━━━━━ TEXT SEGMENT

OK, It's hosting, with a fast upgrade/downgrade/deployment cycle.


...which is why we call it something different. Sure, "cloud" is an overhyped buzzword, but you've gotta' choose your battles.


The absolute key thing is that you can do this with an API and pay by the hour! I think the proper term is utility computing and amazon launched the cloud meme with EC2...


True.

>> "...and pay by the hour"

If you have money to burn.


Being able to pay by the hour massively, massively reduces the capital expenditure required when launching a public site? You can launch on a relatively cheap $75-$150 a month and then if you get Slashdot/Digg your code can automatically scale and only pay for the extra capacity when you need ... that's kind of the point of the service. Check out Bezos at startup school last year talking about animoto : http://omnisio.com/startupschool08/jeff-bezos You can't expect to launch a public site with no budget! It's only a few thousand to support this sort of thing. If you launch unprepared to scale, you are just asking for someone with funding to rewrite your stuff.


Some languages/frameworks etc scale better than others. Making that choice is very important. $75-$150/mo is quite a lot really unless you're getting lots of traffic.

I can see the case for this sort of scalability if your traffic is wildly unpredictable - eg 1 visit one day, 100,000 visits the next - but I think that's rare.


However you slice it, $150/mo is only $1800/year. Let's say you want to launch some new site targeting the public consumer internet where you would like to see hundreds of thousands of people on your site. You're not going to get there first. You have two options - either put forth the engineering effort to properly test your server and get it to scale up to the many thousands of concurrent level or launch in a series of betas with increasingly more people. There is certainly a case for getting the software ready, launching it and then doing a marketing push and if you get a hit on some major service, the site is ready to go - I think it puts forth a more professional air. Now, I have reviewed slicehost more since this discussion and there may be a significant way to reduce cost there... but it is also not as feature rich as the whole AWS suite.


VPS hosting? Though that doesn't cover GAE and Heroku style hosting.

━━━━━━━━━━

WHAT YOU SHOULD DO: Reproduce the forum discussion on cloud hosting costs in full, word for word. The data that comes next is taken from an unrelated source.

━━━━━ PROVIDED INFORMATION

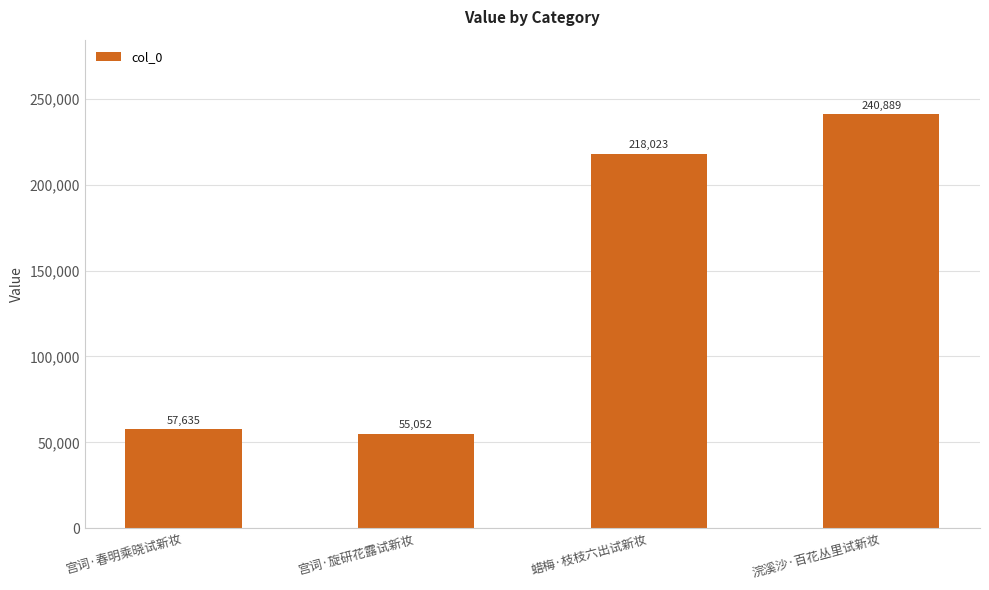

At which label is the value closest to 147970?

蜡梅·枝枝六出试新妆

━━━━━━━━━━
━━━━━ PROVIDED INFORMATION

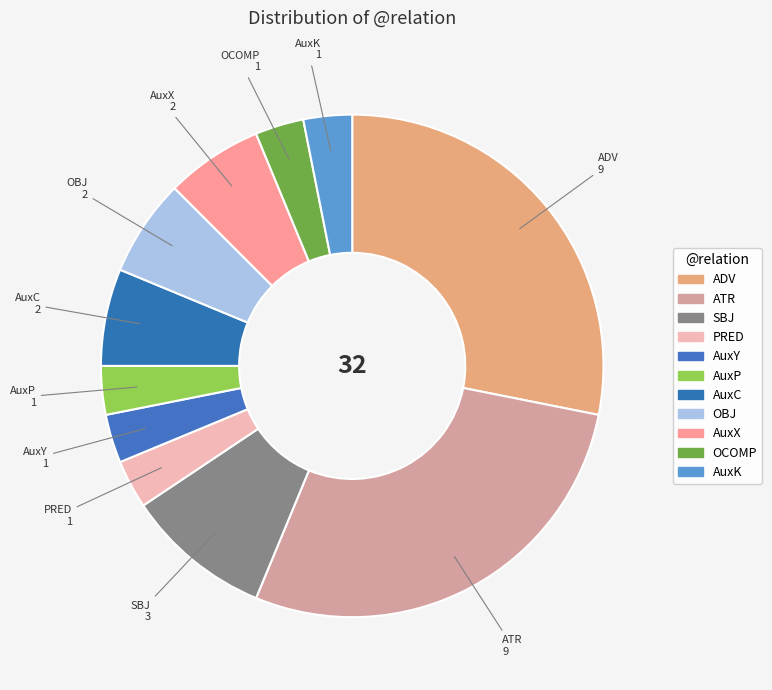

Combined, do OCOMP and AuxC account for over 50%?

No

━━━━━━━━━━

SOLVED EXERCISE:
OK, It's hosting, with a fast upgrade/downgrade/deployment cycle.


...which is why we call it something different. Sure, "cloud" is an overhyped buzzword, but you've gotta' choose your battles.


The absolute key thing is that you can do this with an API and pay by the hour! I think the proper term is utility computing and amazon launched the cloud meme with EC2...


True.

>> "...and pay by the hour"

If you have money to burn.


Being able to pay by the hour massively, massively reduces the capital expenditure required when launching a public site? You can launch on a relatively cheap $75-$150 a month and then if you get Slashdot/Digg your code can automatically scale and only pay for the extra capacity when you need ... that's kind of the point of the service. Check out Bezos at startup school last year talking about animoto : http://omnisio.com/startupschool08/jeff-bezos You can't expect to launch a public site with no budget! It's only a few thousand to support this sort of thing. If you launch unprepared to scale, you are just asking for someone with funding to rewrite your stuff.


Some languages/frameworks etc scale better than others. Making that choice is very important. $75-$150/mo is quite a lot really unless you're getting lots of traffic.

I can see the case for this sort of scalability if your traffic is wildly unpredictable - eg 1 visit one day, 100,000 visits the next - but I think that's rare.


However you slice it, $150/mo is only $1800/year. Let's say you want to launch some new site targeting the public consumer internet where you would like to see hundreds of thousands of people on your site. You're not going to get there first. You have two options - either put forth the engineering effort to properly test your server and get it to scale up to the many thousands of concurrent level or launch in a series of betas with increasingly more people. There is certainly a case for getting the software ready, launching it and then doing a marketing push and if you get a hit on some major service, the site is ready to go - I think it puts forth a more professional air. Now, I have reviewed slicehost more since this discussion and there may be a significant way to reduce cost there... but it is also not as feature rich as the whole AWS suite.


VPS hosting? Though that doesn't cover GAE and Heroku style hosting.